Now that you’re duly warned, let me remind you of aspects of Couchbase timeline.

  • 2 corporate name changes ago, Couchbase was organized to commercialize memcached. memcached, of course, was internet companies’ default way to scale out short-request processing before the rise of NoSQL, typically backed by manually sharded MySQL.
  • Couchbase’s original value proposition, under the name Membase, was to provide persistence and of course support for memcached. This later grew into a caching-oriented pitch even to customers who weren’t already memcached users.
  • A merger with the makers of CouchDB ensued, with the intention of replacing Membase’s SQLite back end with CouchDB at the same time as JSON support was introduced. This went badly.
  • By now, however, Couchbase sells for more than distributed cache use cases. Ravi rattled off a variety of big-name customer examples for system-of-record kinds of use cases, especially in session logging (duh) and also in travel reservations.
  • Couchbase 4.0 has been in beta for a few months.

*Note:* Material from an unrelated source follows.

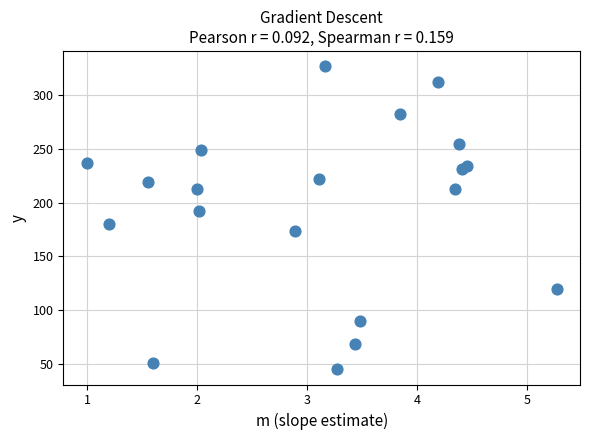

What is the range of Y values (max minus min)?

282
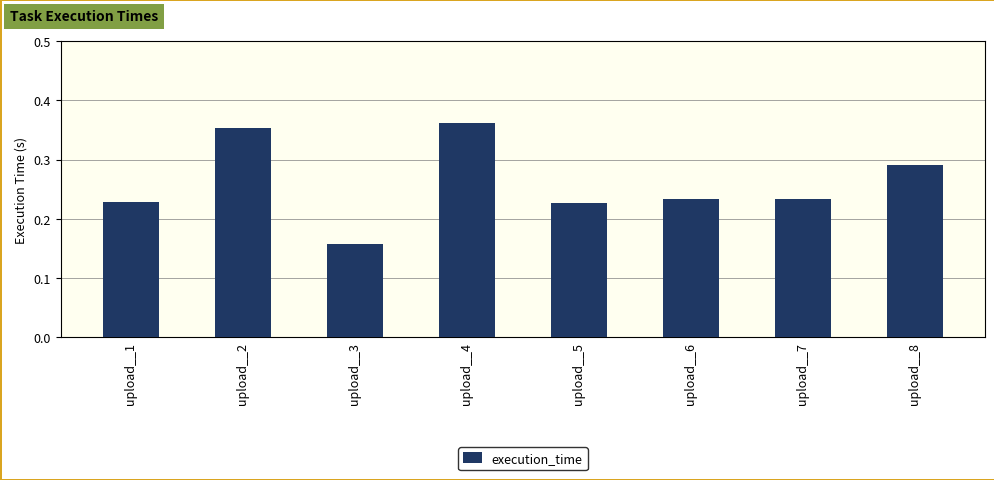

True or false: the data shows 0.1 at upload__3.

False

Technical notes on Couchbase 4.0 — and related riffs :) — start:

  • There’s a new SQL-like language called N1QL (pronounced like “nickel”). I’m hearing a lot about SQL-on-NoSQL these days. More on that below.
  • “Index”, “data” and “query” are three different services/tiers.
    • You can run them all on the same nodes or separately. Couchbase doesn’t have enough experience yet with the technology to know which choice will wind up as a best practice.
    • I’m hearing a lot about heterogeneous-node/multi-tier DBMS architectures these days, and would no longer stand by my 2009 statement that they are unusual. Other examples include Oracle Exadata, MySQL, MongoDB (now that it has pluggable storage engines), MarkLogic, and of course the whole worlds of Hadoop and Spark.
  • To be clear — the secondary indexes are global, and not tied to the same nodes as the data they index.
  • There’s a new back end called ForestDB, but if I understood correctly, it’s used just for the indexes, not for the underlying data.
  • ForestDB represents Couchbase indexes in something that resembles b-trees, but also relies on tries. Indeed, if I’m reading the relevant poster correctly, it’s based on a trie of b-trees.
  • In another increasingly common trend, Couchbase uses Bloom filters to help decide which partitions to retrieve for any particular query.

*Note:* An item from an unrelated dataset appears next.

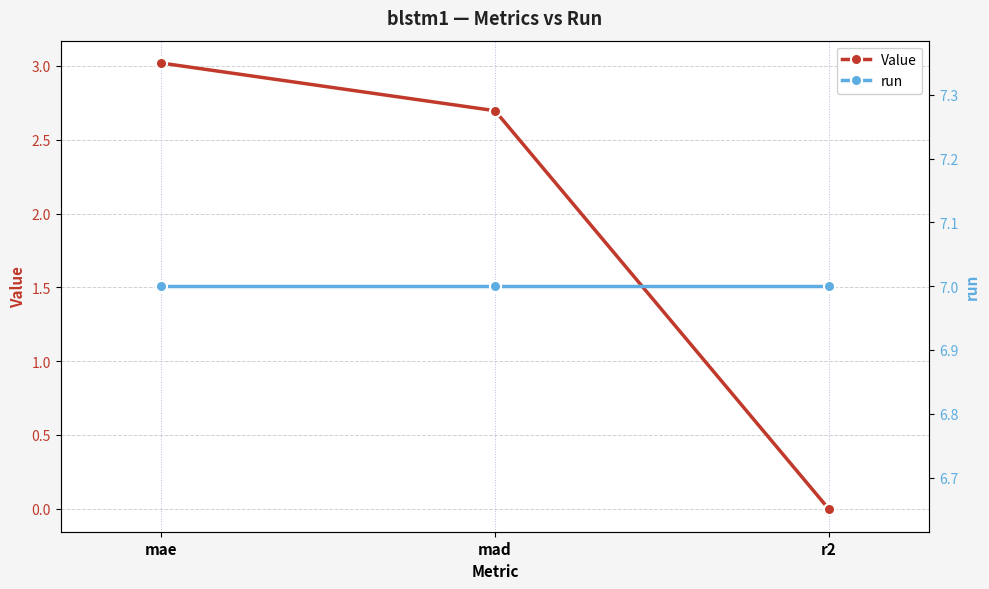

Rank the series at mad from lowest to highest value.

Value, run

Up to a point, SQL-on-NoSQL stories can be fairly straightforward.

  • You define some kind of a table,* perhaps in a SQL-like DDL (Data Description Language).
  • SELECT, FROM and WHERE clauses work in the usual way.
  • Hopefully, if a column is going to have a lot of WHERE clauses on it, it also has an index.

For example, I think that’s the idea behind most ODBC/JDBC drivers for NoSQL systems. I think it’s also the idea behind most “SQL-like” languages that NoSQL vendors ship.

*Nobody I talk to about this ever wants to call it a “view”, but it sure sounds like a view to me — not a materialized view, of course, but a view nonetheless.

JOIN syntax can actually be straightforward as well under these assumptions. As for JOIN execution, Couchbase pulls all the data into the relevant tier, and nested loop execution there. My new clients at SequoiaDB have a similar strategy, by the way, although in their case there’s a hash join option as well.

But if things stopped there, they would miss an important complication: NoSQL has nested data. I.e., a value can actually be an array, whose entries are arrays themselves, and so on. That said, the “turtles all the way down” joke doesn’t quite apply, because at some point there are actual scalar or string values, and those are the ones SQL wants to actually operate on.

Most approaches I know of to that problem boil down to identifying particular fields as table columns, with or without aliases/renaming; I think that’s the old Hadapt/Vertica strategy, for example. Couchbase claims to be doing something a little different however, with a SQL-extending operator called UNNEST. Truth be told, I’m finding the N1QL language reference a bit terse, and haven’t figured out what the practical differences vs. the usual approach are, if any. But it sounds like there may be some interesting ideas in there somewhere.